Preprocessing increased the overall run-time for all models with less than 400 polyhedra as solution, sometimes by a factor of 10 or more.
4.2 Profiling of the Different Parts
The relative time needed in different parts of the procedure to compute the whole solution varies with the number of resulting polyhedra.
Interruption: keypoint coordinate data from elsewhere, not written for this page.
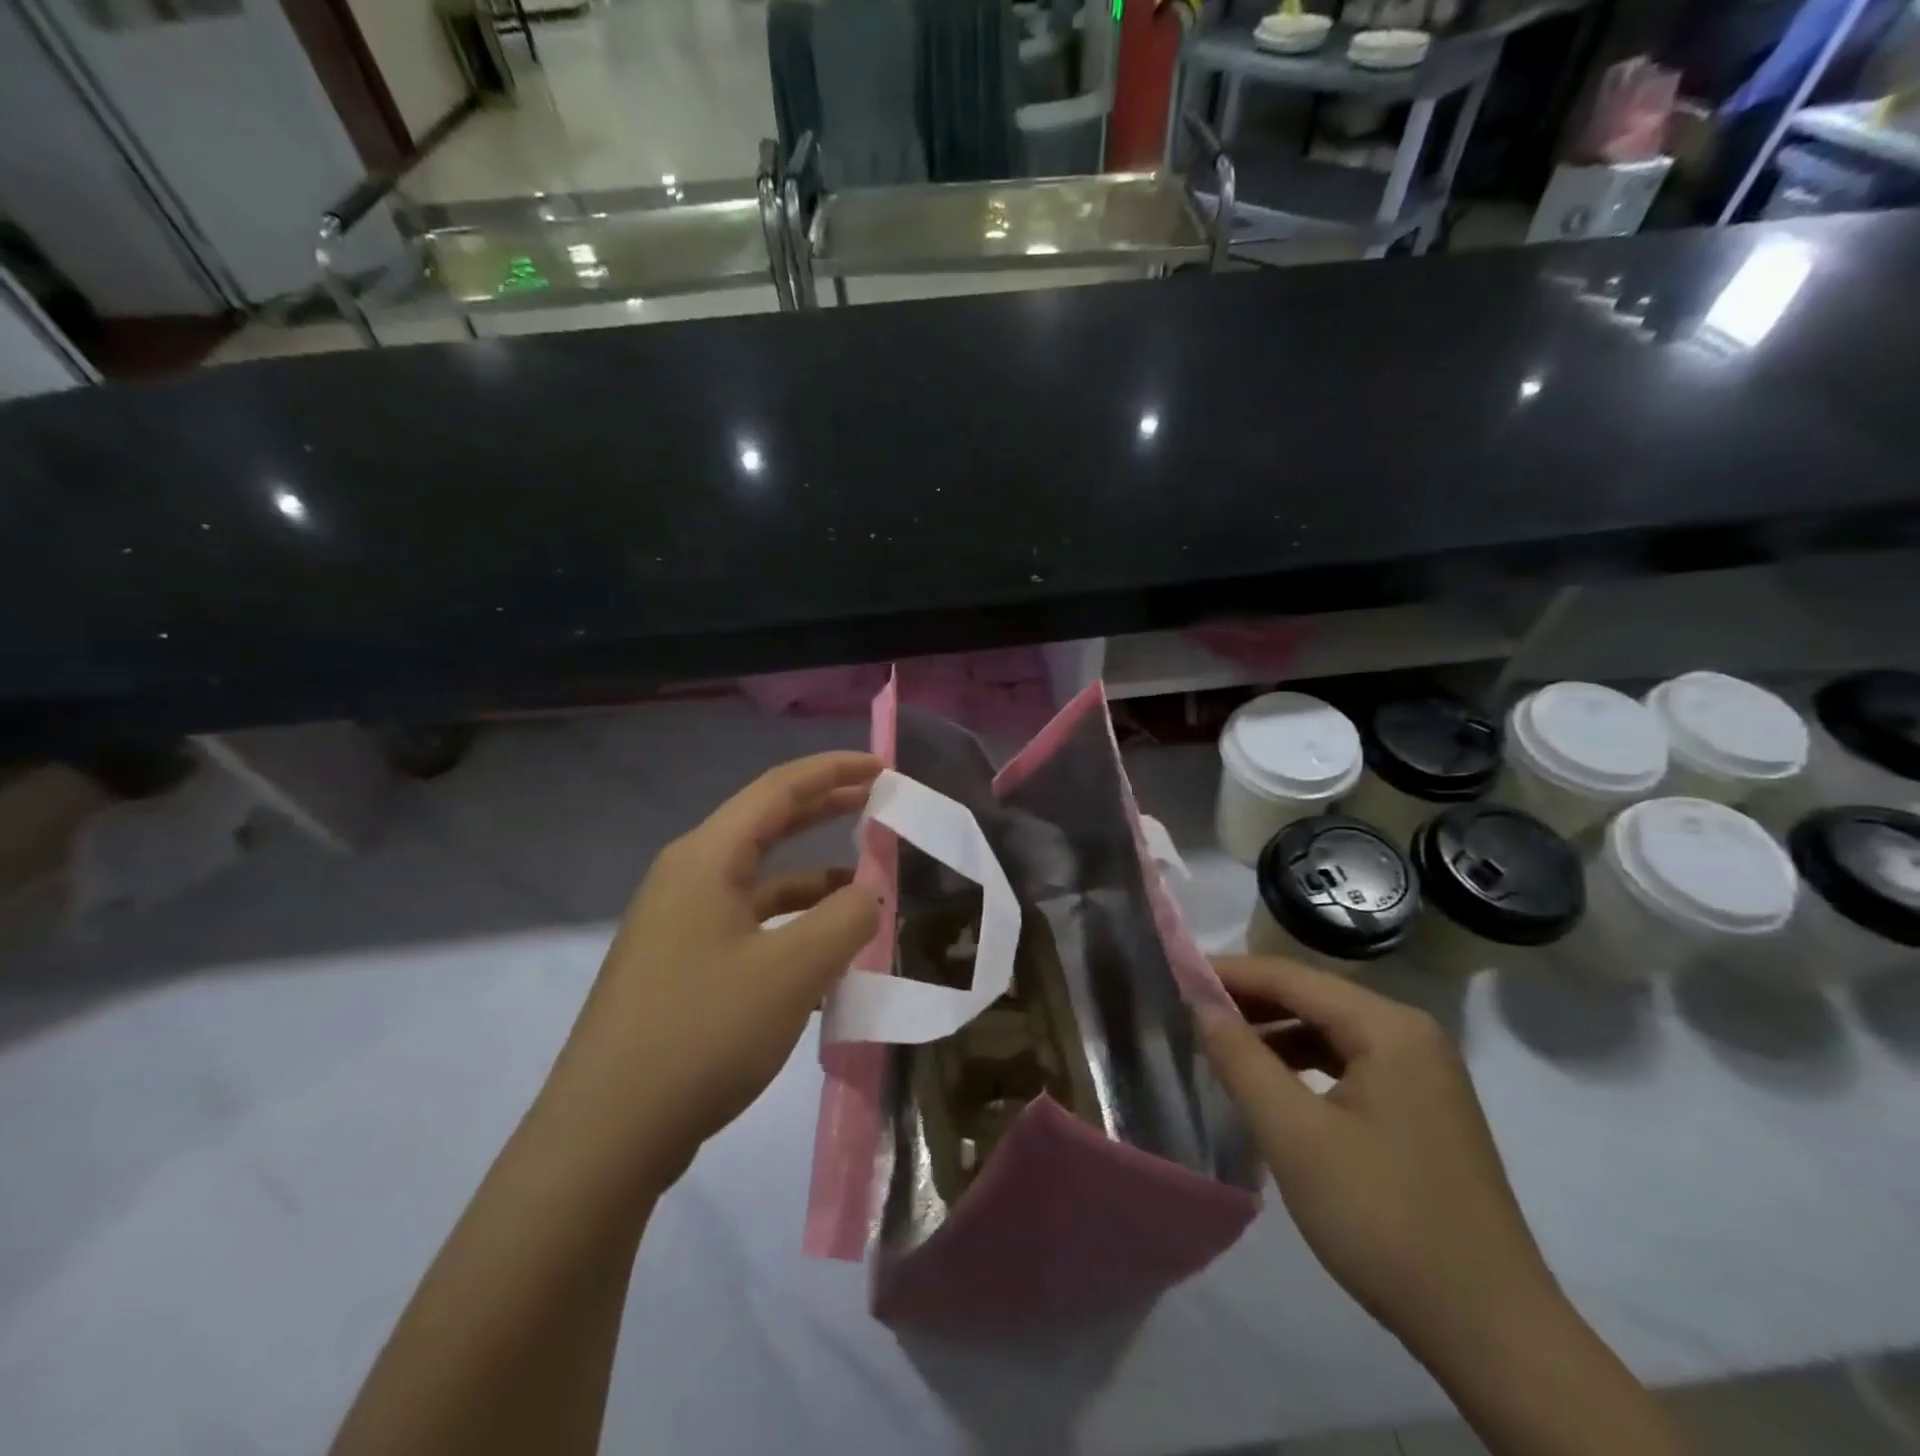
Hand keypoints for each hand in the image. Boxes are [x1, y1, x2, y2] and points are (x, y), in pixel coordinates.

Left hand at [550, 752, 881, 1188]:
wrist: (605, 1136)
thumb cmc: (702, 1033)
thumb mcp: (792, 971)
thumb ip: (847, 919)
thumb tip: (873, 892)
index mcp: (706, 858)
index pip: (779, 789)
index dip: (834, 771)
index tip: (883, 768)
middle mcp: (688, 878)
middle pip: (767, 825)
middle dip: (825, 810)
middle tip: (879, 803)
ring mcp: (680, 924)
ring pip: (760, 882)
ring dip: (813, 880)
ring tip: (867, 891)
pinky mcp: (682, 966)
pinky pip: (750, 926)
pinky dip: (792, 926)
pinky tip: (826, 957)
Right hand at [1198, 956, 1561, 1360]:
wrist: (1492, 1332)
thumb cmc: (1383, 1219)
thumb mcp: (1294, 1135)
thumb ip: (1240, 1058)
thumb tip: (1200, 1003)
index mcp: (1389, 1027)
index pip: (1291, 977)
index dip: (1228, 973)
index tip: (1174, 976)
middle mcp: (1411, 1034)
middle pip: (1313, 998)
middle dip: (1249, 1002)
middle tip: (1187, 1010)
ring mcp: (1423, 1072)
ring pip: (1330, 1031)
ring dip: (1274, 1033)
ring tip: (1219, 1045)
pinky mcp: (1422, 1107)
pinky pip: (1349, 1063)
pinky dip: (1303, 1064)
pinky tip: (1271, 1085)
Table 4 shows the relative time spent in three different parts of the procedure:
S: Searching for another point outside the already known polyhedra,
M: Minimizing the found polyhedron,
I: Inserting that polyhedron into the list of already known ones and testing for inclusion.
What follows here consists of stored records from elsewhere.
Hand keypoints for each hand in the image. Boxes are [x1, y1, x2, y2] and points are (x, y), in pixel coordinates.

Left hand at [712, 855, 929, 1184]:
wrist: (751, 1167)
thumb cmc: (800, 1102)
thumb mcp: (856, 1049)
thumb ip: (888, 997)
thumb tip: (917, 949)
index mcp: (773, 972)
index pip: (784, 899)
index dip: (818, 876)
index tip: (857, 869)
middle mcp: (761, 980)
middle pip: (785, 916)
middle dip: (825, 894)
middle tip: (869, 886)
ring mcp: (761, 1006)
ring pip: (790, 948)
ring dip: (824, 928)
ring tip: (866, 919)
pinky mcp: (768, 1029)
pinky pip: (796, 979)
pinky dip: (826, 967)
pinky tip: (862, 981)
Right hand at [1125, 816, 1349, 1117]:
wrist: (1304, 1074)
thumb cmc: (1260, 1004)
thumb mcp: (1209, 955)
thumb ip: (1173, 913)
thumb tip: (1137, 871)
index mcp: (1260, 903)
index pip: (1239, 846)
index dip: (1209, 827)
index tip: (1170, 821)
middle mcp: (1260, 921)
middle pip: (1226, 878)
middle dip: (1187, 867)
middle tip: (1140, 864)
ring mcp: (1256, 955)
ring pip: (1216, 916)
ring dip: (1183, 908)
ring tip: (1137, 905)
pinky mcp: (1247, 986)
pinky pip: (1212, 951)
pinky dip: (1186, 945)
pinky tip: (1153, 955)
|BM||PH||Time||% in S||% in M||% in I|
|14||> 2663||> 7200.0||11.9||73.1||14.5|
|151||> 7734||> 7200.0||1.9||22.5||74.8|
|410||> 10612||> 7200.0||5.6||40.5||52.6|
|560||> 12577||> 7200.0||1.9||29.3||67.5|
|730||> 15310||> 7200.0||4.3||36.2||57.5|
From the numbers it is obvious that the inclusion check time takes relatively more time as the number of polyhedra grows.
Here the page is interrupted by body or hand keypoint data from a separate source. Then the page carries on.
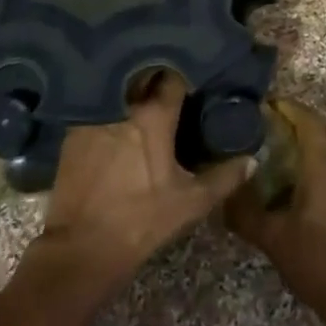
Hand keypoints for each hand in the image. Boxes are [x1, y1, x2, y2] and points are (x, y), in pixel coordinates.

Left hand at [36, 71, 252, 292]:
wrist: (82, 248)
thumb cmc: (142, 221)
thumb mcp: (191, 202)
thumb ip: (225, 177)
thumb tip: (252, 159)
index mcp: (153, 115)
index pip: (173, 78)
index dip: (185, 77)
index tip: (193, 82)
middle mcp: (121, 105)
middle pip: (141, 78)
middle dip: (155, 78)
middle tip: (169, 90)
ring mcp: (93, 116)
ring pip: (117, 91)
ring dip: (130, 92)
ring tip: (143, 100)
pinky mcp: (72, 131)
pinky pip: (95, 108)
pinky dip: (108, 109)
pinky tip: (116, 122)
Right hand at [225, 98, 325, 315]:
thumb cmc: (318, 261)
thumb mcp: (273, 238)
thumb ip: (246, 214)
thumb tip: (222, 196)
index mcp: (323, 168)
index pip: (309, 123)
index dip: (290, 108)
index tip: (266, 103)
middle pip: (323, 132)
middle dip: (298, 121)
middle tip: (268, 123)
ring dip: (308, 144)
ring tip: (276, 151)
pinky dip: (315, 165)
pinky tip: (294, 184)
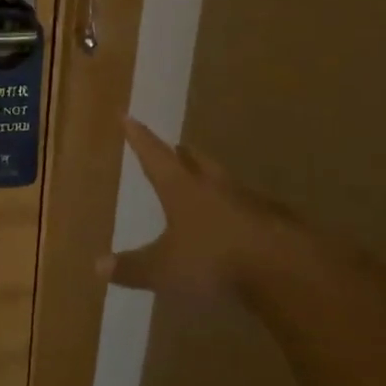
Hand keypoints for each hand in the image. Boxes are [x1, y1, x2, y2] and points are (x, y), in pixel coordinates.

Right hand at [99, 117, 303, 298]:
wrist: (287, 269)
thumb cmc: (215, 259)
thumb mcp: (165, 269)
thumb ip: (133, 267)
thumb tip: (98, 266)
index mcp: (182, 189)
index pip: (154, 156)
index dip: (139, 138)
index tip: (128, 116)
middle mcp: (214, 187)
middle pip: (196, 162)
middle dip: (183, 155)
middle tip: (177, 147)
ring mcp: (249, 202)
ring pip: (225, 183)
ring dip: (212, 179)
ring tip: (206, 180)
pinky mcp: (277, 223)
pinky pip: (251, 209)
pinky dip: (239, 209)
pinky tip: (241, 221)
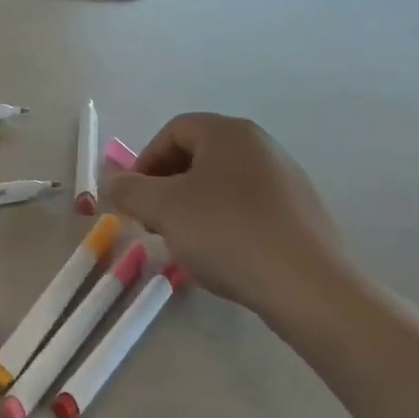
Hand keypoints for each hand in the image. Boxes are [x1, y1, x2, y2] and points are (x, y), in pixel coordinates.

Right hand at [102, 113, 359, 333]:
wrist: (307, 286)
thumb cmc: (227, 233)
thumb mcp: (163, 209)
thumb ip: (129, 190)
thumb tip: (111, 184)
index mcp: (229, 133)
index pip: (173, 131)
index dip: (144, 161)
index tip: (134, 199)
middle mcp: (261, 146)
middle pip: (198, 155)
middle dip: (166, 185)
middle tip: (153, 221)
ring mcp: (286, 179)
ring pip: (221, 183)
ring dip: (192, 206)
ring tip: (185, 242)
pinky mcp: (300, 213)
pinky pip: (248, 206)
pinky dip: (223, 222)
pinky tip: (221, 254)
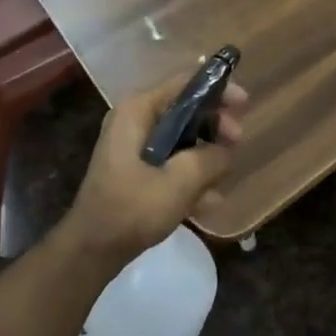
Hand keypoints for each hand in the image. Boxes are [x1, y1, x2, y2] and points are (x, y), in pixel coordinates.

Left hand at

In contrast, SMT checking for every next point needs relatively less time as the number of polyhedra grows and the time needed for minimization is slowly getting less prominent as well.
It looks like the quadratic time inclusion check is the limiting factor for models with many polyhedra.
Some Profiling of Polyhedral Inclusion Testing
As was described in Sect. 3, the test for inclusion of a newly found polyhedron in the set of already found ones can be sped up by testing containment of the included point which was found by the SMT solver.
Some cursory investigation shows that the number of full checks that still have to be done over the course of the whole computation is about 0.26–0.68 times the number of polyhedra in the solution.
Yet, even though the constant is low, the run-time of the inclusion test is quadratic and it becomes the most dominant part of the computation for large result lists.
We presented a novel method to compute tropical equilibria (resp. prevarieties) from an input of sets of polyhedra. We sketched an algorithm for that purpose and discussed several possible improvements. Furthermore, we ran extensive benchmarks with different SMT solvers to compute equilibria of tropicalizations of 46 different BioModels.
The conclusion is that the novel method is working and its computation times compare favorably with a known algorithm using purely polyhedral methods. The run-times were always smaller for problems that would otherwise take more than 58 seconds to compute, sometimes by a factor of 60 or more. The novel method has also the advantage to be an anytime algorithm, hence it computes more parts of the solution given more time or computation power. This is of importance if computation of the entirety of the solution is infeasible.
The CVC4 SMT solver was overall the fastest solver in this application, yet Yices outperformed CVC4 for models that could be solved in less than 12 seconds.
Preprocessing the input yielded only moderate speed-ups and only on models that had more than 800 polyhedra as solution. Conversely, preprocessing was always more costly for models with less than 400 polyhedra.
5.1 Future Work
There is obvious potential for a parallel implementation of the procedure. We should expect an almost linear speed-up.
The rising percentage of time spent checking for inclusion of already known polyhedra should be addressed. If one could assign one-dimensional properties (like dimension) to polyhedra, only parts of the list of already known polyhedra would have to be checked for inclusion.
The computation of non-maximal polyhedra should be avoided. Hence a good and fast heuristic for choosing the to construct a polyhedron of high dimension would lower the number of rounds needed to compute the solution.
Another avenue is to find better and faster preprocessing to minimize the problem.
This paper is written in grateful memory of the author’s advisor Andreas Weber, who unexpectedly passed away recently.
The author thanks Thomas Sturm, who kickstarted his interest in SMT. Furthermore, he thanks Jörg Zimmermann and Ovidiu Radulescu for discussions and valuable input, and the three anonymous referees for their helpful comments.
This work has been supported by the bilateral project ANR-17-CE40-0036 / DFG-391322026 SYMBIONT.